» **What needs to be done**
Report each line of the entries below that has the word "parameter" in it.

» **Records to use**
• • • • • • •

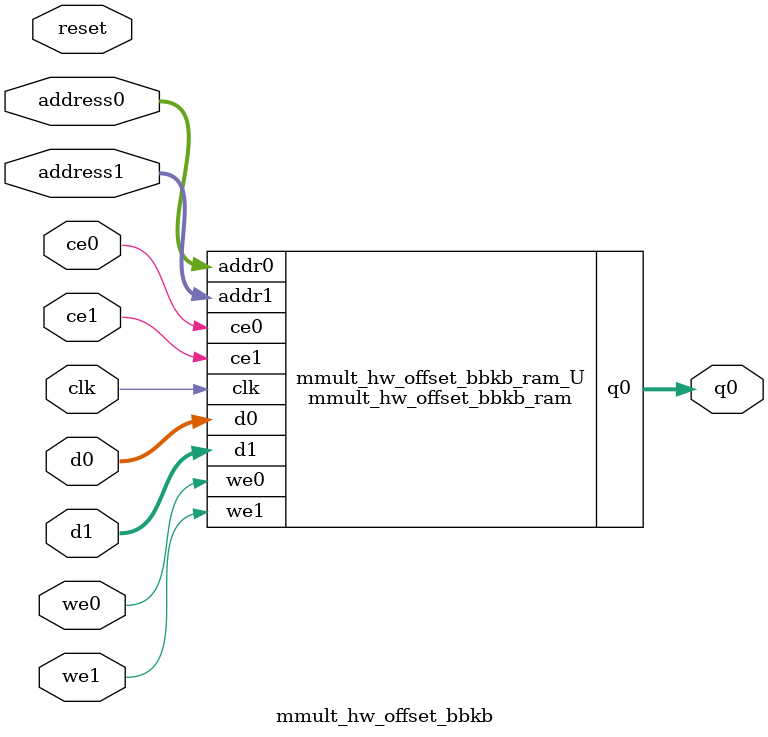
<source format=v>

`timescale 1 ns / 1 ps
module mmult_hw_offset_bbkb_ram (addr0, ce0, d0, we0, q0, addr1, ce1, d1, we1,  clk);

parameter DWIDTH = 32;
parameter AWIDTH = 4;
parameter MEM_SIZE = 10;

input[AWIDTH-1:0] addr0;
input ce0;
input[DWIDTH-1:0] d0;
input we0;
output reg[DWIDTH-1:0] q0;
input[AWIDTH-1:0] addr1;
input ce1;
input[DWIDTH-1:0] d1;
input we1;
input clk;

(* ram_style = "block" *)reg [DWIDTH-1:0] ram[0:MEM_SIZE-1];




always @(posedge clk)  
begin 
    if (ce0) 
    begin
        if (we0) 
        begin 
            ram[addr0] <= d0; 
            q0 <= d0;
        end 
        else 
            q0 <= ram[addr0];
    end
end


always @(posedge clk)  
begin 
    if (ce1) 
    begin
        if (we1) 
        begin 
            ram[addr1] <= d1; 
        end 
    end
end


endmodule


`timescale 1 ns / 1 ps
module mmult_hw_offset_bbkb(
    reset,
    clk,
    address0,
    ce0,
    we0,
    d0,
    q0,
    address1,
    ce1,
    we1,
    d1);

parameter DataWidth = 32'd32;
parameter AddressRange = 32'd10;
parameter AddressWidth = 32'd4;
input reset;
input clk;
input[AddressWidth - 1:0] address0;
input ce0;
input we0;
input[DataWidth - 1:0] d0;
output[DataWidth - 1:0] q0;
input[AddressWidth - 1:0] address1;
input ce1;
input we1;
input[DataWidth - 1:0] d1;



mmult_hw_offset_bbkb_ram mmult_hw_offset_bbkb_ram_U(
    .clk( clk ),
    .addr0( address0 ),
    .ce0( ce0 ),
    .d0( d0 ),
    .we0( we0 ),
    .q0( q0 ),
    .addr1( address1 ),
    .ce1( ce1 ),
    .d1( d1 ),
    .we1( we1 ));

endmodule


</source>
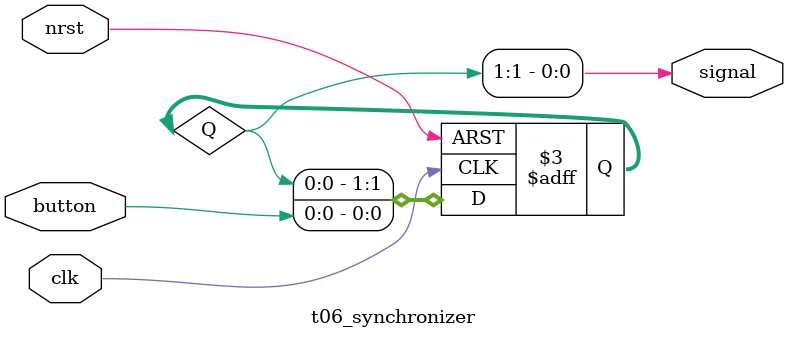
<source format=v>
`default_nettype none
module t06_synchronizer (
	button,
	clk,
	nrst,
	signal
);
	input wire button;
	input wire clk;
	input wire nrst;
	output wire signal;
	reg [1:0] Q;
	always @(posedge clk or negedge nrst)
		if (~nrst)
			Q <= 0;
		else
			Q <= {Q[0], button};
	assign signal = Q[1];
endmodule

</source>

• • • • • • •

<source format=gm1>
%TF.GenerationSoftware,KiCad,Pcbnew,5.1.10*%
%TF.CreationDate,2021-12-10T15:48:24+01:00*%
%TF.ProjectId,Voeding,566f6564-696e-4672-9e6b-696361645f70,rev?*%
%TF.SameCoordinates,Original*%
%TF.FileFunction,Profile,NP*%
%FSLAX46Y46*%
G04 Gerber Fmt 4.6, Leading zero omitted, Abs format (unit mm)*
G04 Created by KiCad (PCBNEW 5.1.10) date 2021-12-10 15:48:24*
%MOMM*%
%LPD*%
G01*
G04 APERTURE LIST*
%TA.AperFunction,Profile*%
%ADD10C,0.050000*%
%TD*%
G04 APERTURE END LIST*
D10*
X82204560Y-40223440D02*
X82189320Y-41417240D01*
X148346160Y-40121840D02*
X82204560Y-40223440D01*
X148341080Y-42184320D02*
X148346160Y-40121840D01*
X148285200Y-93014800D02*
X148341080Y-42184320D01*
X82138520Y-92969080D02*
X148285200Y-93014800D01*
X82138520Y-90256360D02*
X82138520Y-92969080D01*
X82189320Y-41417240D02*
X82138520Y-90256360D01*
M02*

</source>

• • • • • • •

» **Result of this exercise**
parameter DWIDTH = 32;
parameter AWIDTH = 4;
parameter MEM_SIZE = 10;
parameter DataWidth = 32'd32;
parameter AddressRange = 32'd10;
parameter AddressWidth = 32'd4;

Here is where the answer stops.